The Jack Mormon?

by Zoë Pollock

Jacob Weisberg's recent Huntsman profile examines his religion, among other things:

People tend to see Mormonism as a binary, you-are-or-you-aren’t question, but Jon Huntsman is something more like a Reform Jew, who honors the spirit rather than the letter of his faith. He describes his family on his father’s side as “saloon keepers and rabble rousers,” and his mother’s side as “ministers and proselytizers.” The Huntsman side ran a hotel in Fillmore, Utah’s first capital, where they arrived with the wagon trains in the 1850s. They were mostly what Utahans call “Jack Mormons”—people with positive feelings about the Latter-Day Saints church who don’t follow all of its strictures. “We blend a couple of different cultures in this family,” he says. You’d never hear a phrase like that from Romney, who has raised his sons as Mormons and sent them on missions. Nor would you see Tagg, Matt, Josh, Ben, or Craig Romney in a hotel bar, sipping a glass of wine, as you might see one of Huntsman’s adult children.

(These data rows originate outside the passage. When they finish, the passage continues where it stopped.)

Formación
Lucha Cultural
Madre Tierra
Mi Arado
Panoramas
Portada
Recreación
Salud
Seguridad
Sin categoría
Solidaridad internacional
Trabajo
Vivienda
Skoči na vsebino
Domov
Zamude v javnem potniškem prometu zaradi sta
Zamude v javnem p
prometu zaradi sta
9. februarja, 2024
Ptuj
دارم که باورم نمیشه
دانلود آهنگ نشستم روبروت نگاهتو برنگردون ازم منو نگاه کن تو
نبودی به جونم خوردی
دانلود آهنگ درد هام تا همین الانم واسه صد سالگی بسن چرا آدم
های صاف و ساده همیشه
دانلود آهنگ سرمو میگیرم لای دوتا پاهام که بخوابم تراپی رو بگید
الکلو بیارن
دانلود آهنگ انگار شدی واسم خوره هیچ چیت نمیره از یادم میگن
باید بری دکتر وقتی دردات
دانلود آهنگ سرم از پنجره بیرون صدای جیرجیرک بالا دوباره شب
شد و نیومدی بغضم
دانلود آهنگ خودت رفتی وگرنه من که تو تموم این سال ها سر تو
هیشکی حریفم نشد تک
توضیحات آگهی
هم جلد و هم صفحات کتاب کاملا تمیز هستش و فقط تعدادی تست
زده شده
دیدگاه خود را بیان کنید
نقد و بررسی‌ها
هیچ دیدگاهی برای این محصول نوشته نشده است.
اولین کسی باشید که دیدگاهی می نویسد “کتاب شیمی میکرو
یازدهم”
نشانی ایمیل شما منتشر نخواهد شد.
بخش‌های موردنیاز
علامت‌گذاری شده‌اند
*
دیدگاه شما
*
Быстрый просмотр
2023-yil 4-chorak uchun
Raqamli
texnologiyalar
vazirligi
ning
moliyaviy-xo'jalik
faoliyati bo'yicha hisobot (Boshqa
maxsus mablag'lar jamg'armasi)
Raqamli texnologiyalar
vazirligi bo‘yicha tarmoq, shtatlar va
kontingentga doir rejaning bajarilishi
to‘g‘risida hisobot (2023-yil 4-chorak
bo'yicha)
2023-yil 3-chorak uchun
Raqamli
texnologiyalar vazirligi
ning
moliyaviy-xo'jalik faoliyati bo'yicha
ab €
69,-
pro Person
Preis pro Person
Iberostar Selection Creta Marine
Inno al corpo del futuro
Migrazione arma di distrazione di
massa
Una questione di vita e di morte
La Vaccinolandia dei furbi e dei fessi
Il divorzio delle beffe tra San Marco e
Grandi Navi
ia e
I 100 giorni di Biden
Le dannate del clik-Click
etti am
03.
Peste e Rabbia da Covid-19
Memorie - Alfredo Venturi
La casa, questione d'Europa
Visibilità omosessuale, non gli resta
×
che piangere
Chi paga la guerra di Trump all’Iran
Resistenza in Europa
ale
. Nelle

A recent Boston Globe piece covered similar territory, but avoided calling him a Jack Mormon. Mark Hemingway dissects why:

It's not a pejorative term, but in some select contexts Jack Mormon is not exactly a compliment. It’s often shorthand for “Mormon who drinks alcohol.” Jack Mormon may refer to fully lapsed or inactive members more often than not, though the definition is highly fungible. Given that [Mormon blogger Joanna Brooks] seems to have a similar Mormon identity as Huntsman, I wonder if there’s not some overt attempt at rebranding going on.